[YOUR GOAL] Where does the word "volunteers" occur in the data below? Copy each line that holds it.

**********

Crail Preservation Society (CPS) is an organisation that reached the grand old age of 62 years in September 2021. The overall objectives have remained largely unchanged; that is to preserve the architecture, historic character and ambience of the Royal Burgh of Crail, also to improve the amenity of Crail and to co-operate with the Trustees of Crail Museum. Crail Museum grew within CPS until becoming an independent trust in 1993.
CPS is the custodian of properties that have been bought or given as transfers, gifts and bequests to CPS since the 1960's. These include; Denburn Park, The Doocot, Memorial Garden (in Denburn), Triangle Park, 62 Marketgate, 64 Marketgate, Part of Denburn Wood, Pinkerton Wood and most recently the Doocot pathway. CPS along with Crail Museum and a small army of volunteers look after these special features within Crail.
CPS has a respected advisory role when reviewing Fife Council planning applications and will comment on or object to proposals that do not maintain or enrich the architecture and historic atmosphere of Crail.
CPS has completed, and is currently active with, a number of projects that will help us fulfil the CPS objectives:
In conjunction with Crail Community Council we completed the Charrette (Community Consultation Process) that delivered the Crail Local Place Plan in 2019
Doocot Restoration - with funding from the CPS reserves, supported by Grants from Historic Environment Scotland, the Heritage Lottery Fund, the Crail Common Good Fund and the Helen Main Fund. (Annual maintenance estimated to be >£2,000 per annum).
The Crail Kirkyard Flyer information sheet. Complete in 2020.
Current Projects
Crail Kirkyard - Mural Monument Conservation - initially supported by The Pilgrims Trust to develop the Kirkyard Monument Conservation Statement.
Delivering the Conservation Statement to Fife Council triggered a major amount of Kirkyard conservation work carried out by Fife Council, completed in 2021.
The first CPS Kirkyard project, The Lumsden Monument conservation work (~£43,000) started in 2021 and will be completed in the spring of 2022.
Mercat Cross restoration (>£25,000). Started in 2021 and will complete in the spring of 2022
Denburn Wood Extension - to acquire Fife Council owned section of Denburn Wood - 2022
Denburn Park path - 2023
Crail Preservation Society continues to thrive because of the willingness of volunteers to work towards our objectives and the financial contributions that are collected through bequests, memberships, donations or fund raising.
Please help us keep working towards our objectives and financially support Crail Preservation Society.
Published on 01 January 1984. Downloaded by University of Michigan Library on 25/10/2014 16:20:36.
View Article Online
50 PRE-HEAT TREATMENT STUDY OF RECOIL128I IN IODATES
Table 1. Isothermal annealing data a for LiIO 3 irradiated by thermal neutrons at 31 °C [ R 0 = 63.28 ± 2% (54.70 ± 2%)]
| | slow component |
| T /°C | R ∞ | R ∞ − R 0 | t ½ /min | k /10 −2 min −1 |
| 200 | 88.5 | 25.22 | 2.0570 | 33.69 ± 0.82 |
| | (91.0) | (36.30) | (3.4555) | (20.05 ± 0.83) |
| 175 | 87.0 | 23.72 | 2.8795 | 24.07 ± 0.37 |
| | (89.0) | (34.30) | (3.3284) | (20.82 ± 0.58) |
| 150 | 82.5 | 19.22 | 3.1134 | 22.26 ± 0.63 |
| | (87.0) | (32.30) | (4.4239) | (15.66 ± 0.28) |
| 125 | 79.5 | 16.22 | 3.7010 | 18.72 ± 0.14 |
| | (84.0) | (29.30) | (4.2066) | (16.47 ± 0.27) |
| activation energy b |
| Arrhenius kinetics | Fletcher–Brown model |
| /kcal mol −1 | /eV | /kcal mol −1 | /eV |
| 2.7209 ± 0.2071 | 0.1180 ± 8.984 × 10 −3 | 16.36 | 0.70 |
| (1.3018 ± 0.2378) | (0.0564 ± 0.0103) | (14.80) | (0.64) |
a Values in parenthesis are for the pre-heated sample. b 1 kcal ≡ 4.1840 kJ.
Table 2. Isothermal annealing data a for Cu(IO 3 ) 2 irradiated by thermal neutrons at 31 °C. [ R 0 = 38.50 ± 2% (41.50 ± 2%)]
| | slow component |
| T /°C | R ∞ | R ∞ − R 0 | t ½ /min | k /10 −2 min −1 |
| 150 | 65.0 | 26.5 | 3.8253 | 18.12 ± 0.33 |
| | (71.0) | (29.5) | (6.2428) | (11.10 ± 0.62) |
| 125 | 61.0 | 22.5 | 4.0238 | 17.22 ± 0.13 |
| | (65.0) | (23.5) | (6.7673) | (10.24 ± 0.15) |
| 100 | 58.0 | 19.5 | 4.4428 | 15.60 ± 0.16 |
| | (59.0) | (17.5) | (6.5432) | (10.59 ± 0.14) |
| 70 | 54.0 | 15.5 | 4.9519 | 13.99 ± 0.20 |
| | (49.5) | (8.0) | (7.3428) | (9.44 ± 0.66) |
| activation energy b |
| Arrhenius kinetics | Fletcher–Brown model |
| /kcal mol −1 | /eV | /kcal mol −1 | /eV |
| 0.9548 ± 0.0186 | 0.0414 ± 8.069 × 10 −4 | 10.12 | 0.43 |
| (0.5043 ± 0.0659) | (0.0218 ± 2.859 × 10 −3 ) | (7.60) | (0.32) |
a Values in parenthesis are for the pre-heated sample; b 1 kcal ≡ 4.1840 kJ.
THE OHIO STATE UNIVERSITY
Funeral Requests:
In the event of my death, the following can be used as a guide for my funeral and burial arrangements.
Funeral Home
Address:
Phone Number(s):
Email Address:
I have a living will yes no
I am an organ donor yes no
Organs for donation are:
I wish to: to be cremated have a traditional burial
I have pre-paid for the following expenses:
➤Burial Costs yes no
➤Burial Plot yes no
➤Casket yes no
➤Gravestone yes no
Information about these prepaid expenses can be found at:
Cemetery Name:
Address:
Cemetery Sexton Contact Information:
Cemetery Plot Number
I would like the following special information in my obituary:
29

**********

[EXPECTED OUTPUT]
CPS is the custodian of properties that have been bought or given as transfers, gifts and bequests to CPS since the 1960's. These include; Denburn Park, The Doocot, Memorial Garden (in Denburn), Triangle Park, 62 Marketgate, 64 Marketgate, Part of Denburn Wood, Pinkerton Wood and most recently the Doocot pathway. CPS along with Crail Museum and a small army of volunteers look after these special features within Crail.
Crail Preservation Society continues to thrive because of the willingness of volunteers to work towards our objectives and the financial contributions that are collected through bequests, memberships, donations or fund raising.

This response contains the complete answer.